All 41 states that have an income tax linked to the federal code will feel the effects of federal tax reform. Most impactful would be the reduction of state and local tax deduction. New York, California, and other high-tax states would be hard hit by the limitation of such deduction.
Meanwhile, Congress has repealed the ACA’s individual mandate in order to finance tax reform legislation. In California, Maryland, and the District of Columbia, there are already discussions happening on how states can set their own mandates to purchase health coverage.
States will also soon need money to pay for the thousands of children in their state who rely on the Children’s Health Insurance Program (CHIP) for medical services. Although this program expired at the end of September, Congress has yet to secure a new funding source. Alabama has become the first state to freeze enrollment in CHIP due to lack of funding, and at least six states have predicted they will run out of money by early January if CHIP isn’t reauthorized.
With midterm elections approaching, some candidates will be sure to incorporate broader coverage and lower premiums into their platforms as states continue to grapple with the future of Medicaid expansion. A national health expenditure report shows that national health spending has outpaced economic growth for the third consecutive year.
Combatting the opioid crisis will continue to be a priority in 2018. In particular, lawmakers in Colorado have already prepared a handful of bills to address opioid addiction treatment and prevention. In Indiana, Governor Eric Holcomb has pushed lawmakers in his state to lift the cap on clinics that offer medication-based treatment for addiction. In Maine, a special legislative taskforce is urging lawmakers to tackle five opioid bills carried over from the last session, including one bill that evaluates insurance coverage for addiction treatment and recovery alternative therapies.
While state policymakers across the country have already mandated anti-opioid initiatives – such as increased use of prescription drug monitoring programs, continued education, and increased access to medication-assisted treatment – we can expect more bills in 2018 targeted at holding insurers accountable.
In a time where many states have difficulty funding their school systems, federal policy changes may present further challenges. This week, congressional Republicans introduced the PROSPER Act, a rewrite of the Higher Education Act intended to streamline the student aid system and overhaul Obama-era regulations. Critics of the bill note its potential to limit state efforts to oversee schools and loan servicers.

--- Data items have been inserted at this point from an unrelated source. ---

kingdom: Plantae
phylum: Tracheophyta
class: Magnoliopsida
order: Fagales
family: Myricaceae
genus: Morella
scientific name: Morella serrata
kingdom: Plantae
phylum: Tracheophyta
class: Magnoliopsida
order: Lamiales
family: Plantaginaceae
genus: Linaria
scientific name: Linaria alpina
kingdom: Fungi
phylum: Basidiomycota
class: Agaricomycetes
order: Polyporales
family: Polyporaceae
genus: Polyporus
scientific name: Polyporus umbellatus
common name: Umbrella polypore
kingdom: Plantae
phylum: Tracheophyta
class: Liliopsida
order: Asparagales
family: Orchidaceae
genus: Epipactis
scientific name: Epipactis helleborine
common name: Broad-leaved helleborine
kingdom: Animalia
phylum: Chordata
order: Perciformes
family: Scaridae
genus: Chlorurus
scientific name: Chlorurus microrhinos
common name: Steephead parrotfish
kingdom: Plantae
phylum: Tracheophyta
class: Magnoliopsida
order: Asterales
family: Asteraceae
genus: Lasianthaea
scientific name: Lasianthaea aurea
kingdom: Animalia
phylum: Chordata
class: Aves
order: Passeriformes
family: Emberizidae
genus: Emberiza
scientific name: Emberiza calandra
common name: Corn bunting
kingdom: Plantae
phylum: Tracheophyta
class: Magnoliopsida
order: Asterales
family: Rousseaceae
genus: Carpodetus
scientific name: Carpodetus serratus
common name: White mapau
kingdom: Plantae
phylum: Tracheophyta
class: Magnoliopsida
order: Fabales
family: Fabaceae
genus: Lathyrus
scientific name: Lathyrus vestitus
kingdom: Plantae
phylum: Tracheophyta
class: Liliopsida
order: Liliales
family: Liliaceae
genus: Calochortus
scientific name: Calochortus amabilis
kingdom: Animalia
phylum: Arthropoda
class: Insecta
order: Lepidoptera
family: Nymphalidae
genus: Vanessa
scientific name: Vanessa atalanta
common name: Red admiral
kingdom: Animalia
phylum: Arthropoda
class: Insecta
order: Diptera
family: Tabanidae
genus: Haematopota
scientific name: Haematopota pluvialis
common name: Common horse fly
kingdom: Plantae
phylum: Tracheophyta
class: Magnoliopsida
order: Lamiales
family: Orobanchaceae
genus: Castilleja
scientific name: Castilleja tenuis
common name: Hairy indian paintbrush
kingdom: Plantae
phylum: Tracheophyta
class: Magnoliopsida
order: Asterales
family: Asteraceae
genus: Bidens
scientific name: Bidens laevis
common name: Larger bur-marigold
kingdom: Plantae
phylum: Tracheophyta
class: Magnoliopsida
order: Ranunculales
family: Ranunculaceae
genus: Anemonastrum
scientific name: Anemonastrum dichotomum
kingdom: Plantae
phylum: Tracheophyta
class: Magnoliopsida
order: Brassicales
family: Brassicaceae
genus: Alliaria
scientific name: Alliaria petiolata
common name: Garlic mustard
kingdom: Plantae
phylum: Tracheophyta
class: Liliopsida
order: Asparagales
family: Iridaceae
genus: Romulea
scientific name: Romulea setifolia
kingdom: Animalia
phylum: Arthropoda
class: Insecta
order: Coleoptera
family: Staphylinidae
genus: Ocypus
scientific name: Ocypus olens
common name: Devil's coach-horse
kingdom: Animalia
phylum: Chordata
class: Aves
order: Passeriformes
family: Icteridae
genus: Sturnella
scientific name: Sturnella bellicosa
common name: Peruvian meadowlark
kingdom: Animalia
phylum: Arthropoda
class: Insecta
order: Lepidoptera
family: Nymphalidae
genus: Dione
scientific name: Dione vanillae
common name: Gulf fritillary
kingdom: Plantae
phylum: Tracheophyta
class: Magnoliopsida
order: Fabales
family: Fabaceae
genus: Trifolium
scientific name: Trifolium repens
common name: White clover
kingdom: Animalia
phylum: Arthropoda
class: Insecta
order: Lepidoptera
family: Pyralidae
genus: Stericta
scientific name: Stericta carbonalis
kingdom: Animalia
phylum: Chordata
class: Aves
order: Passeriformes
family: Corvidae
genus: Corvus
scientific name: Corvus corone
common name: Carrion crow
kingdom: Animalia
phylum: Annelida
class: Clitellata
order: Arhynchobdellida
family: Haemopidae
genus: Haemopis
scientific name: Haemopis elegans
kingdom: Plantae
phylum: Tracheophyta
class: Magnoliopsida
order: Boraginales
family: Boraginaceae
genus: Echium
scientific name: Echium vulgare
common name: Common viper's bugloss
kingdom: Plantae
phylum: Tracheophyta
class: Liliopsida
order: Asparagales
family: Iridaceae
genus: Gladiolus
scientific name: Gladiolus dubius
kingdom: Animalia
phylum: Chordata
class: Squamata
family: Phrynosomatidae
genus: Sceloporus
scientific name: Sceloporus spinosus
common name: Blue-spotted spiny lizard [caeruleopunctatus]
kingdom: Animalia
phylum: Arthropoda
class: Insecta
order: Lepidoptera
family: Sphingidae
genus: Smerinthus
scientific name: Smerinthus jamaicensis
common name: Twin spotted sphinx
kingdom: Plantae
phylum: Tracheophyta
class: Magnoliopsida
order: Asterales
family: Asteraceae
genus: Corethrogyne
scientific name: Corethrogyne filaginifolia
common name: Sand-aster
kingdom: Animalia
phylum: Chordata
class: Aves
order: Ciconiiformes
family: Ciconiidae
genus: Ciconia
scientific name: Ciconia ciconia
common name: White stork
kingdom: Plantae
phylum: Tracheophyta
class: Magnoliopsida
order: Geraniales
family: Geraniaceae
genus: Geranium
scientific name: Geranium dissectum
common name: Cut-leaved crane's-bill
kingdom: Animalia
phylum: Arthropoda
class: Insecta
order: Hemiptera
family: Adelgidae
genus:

States may lose even more control of their education budgets as a result of federal tax reform. That same state and local tax deduction has the potential to increase the burden on individuals, leaving states and local school boards scrambling to find resources that are currently paid for by tax revenue.
These issues have led many states to prioritize legislative solutions to financing public schools, their funding models, and whether or not to allow public funding for schools of each family’s choice.